Me and the ex broke up on Monday, and as strange as it sounds, as soon as he said he was leaving it was like a massive weight lifted, I am happy!

Things between me and him are very civil and friendly, the truth is the relationship was over long ago so there is no raw feelings.

My 2 girls don't really know that anything has changed, but Dylan is nearly 5 and does, How can I make it easier on all of them? They facetime daddy every night before bed, we have arrangements for him to see them often. But when Dylan asks when daddy is coming home I get stuck beyond saying daddy loves him very much, but he has a new home now and will see him very often.


----------



## Jade--x

:hugs: I'm sorry you've split hun but the fact you've done it so amicably sounds great. I know the feeling of just relief when a relationships over! 
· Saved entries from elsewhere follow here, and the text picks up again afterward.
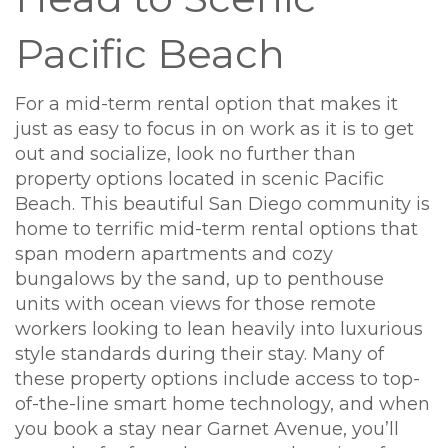
Pacific Beach
For a mid-term rental option that makes it
just as easy to focus in on work as it is to get
out and socialize, look no further than
property options located in scenic Pacific
Beach. This beautiful San Diego community is
home to terrific mid-term rental options that
span modern apartments and cozy
bungalows by the sand, up to penthouse
units with ocean views for those remote
workers looking to lean heavily into luxurious
style standards during their stay. Many of
these property options include access to top-
of-the-line smart home technology, and when
you book a stay near Garnet Avenue, you’ll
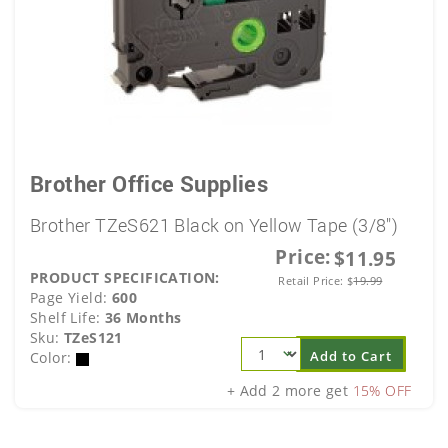
Brother Office Supplies
Brother TZeS621 Black on Yellow Tape (3/8")
Price:
$11.95
PRODUCT SPECIFICATION:
Retail Price:
$
19.99
Page Yield:
600
Shelf Life:
36 Months
Sku:
TZeS121
Add to Cart
Color:
+ Add 2 more get
15% OFF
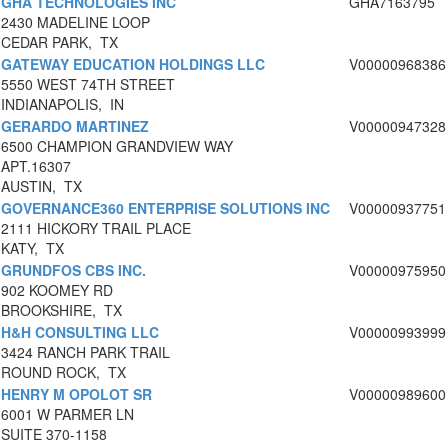
GHA TECHNOLOGIES INC
GHA7163795
2430 MADELINE LOOP
CEDAR PARK, TX
GATEWAY EDUCATION HOLDINGS LLC
V00000968386
5550 WEST 74TH STREET
INDIANAPOLIS, IN
GERARDO MARTINEZ
V00000947328
6500 CHAMPION GRANDVIEW WAY
APT.16307
AUSTIN, TX
GOVERNANCE360 ENTERPRISE SOLUTIONS INC
V00000937751
2111 HICKORY TRAIL PLACE
KATY, TX
GRUNDFOS CBS INC.
V00000975950
902 KOOMEY RD
BROOKSHIRE, TX
H&H CONSULTING LLC
V00000993999
3424 RANCH PARK TRAIL
ROUND ROCK, TX
HENRY M OPOLOT SR
V00000989600
6001 W PARMER LN
SUITE 370-1158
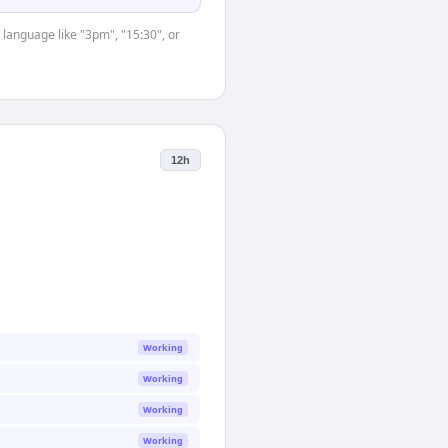
 language like "3pm", "15:30", or
12h
Working
Working
Working
Working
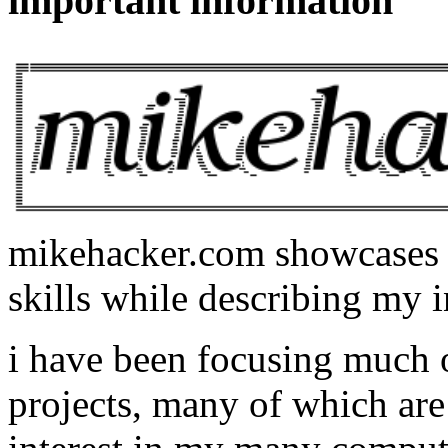
important information
mikehacker.com showcases m
skills while describing my i
i have been focusing much
projects, many of which are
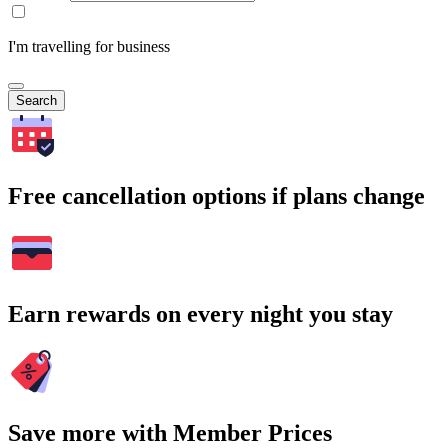
I'm travelling for business
Search
Free cancellation options if plans change
Earn rewards on every night you stay
Save more with Member Prices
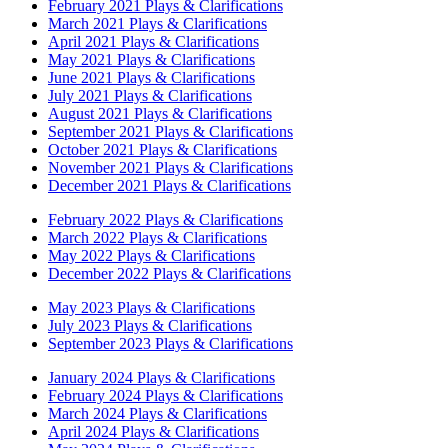
February 2021 Plays & Clarifications
March 2021 Plays & Clarifications
April 2021 Plays & Clarifications
May 2021 Plays & Clarifications
June 2021 Plays & Clarifications
July 2021 Plays & Clarifications
August 2021 Plays & Clarifications
September 2021 Plays & Clarifications
October 2021 Plays & Clarifications
November 2021 Plays & Clarifications
December 2021 Plays & Clarifications
February 2022 Plays & Clarifications
March 2022 Plays & Clarifications
May 2022 Plays & Clarifications
December 2022 Plays & Clarifications
May 2023 Plays & Clarifications
July 2023 Plays & Clarifications
September 2023 Plays & Clarifications
January 2024 Plays & Clarifications
February 2024 Plays & Clarifications
March 2024 Plays & Clarifications
April 2024 Plays & Clarifications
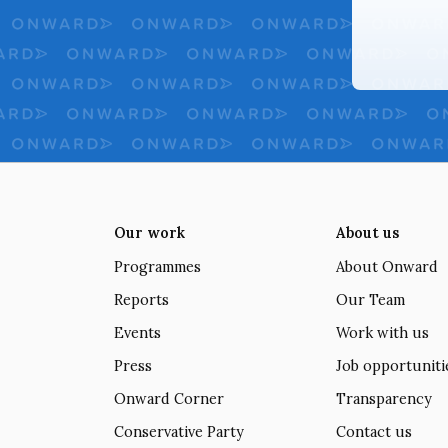
Our work
About us
Programmes
About Onward
Reports
Our Team
Events
Work with us
Press
Job opportuniti
Onward Corner
Transparency
Conservative Party
Contact us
I think what you're saying to your LO is exactly what you should be, there's not much else you can tell him, just reassure him it's going to be ok :)


----------



## Wiggler

Thanks for your reply.

I always knew this was coming, and I'm glad it hasn't ended in fireworks, just when Dylan asks me when daddy is coming home it breaks me, I'm going to get Ex to talk to him as well on Sunday when he sees the kids.


----------



## moomin_troll

He will get used to it. When he asks just keep saying the same as u are now.
Daddy loves him but he doesn't live with u anymore.
My eldest is 5 and he's quite grown up, so I could go as far as saying that we didn't love each other anymore and that's why he's living elsewhere.

It's good to hear that they FaceTime every night :)


----------



## Wiggler

It's got a bit easier for the kids the past few days, dylan hasn't been so confused and Bethany hasn't been acting out. 

Ex will be over all day Thursday for Dylan's birthday, which the kids will love. And then he has them on his own for the first time on Sunday. I'm really nervous, he's never had all 3 on his own, not even when we were together.


----------



## moomin_troll

Haha I'm sure he will survive! 
Don't be nervous, enjoy the day doing what ever the hell u want....housework can wait! 
Mums very rarely get a day off, make the most of it


----------



## Wiggler

haha I will, when we were together I begged him to watch them so I could unwind, now I get a few hours every sunday! I plan on napping haha!


----------



## moomin_troll

Get him to start over night stays lol u deserve a lie in, not just afew hours on a Sunday.


----------



## Wiggler

Haha! He's going to have the kids overnight when he gets a place, he's staying with his mum at the moment and not a chance in hell of me letting them over there for a night lol


----------



## moomin_troll

Here's hoping he gets his ass into gear then lol


----------



## Midnight_Fairy

Hope your getting on ok x


----------



## smileyfaces

Old thread lol you been stalking?


----------



## Midnight_Fairy

Haha didnt see date :p


----------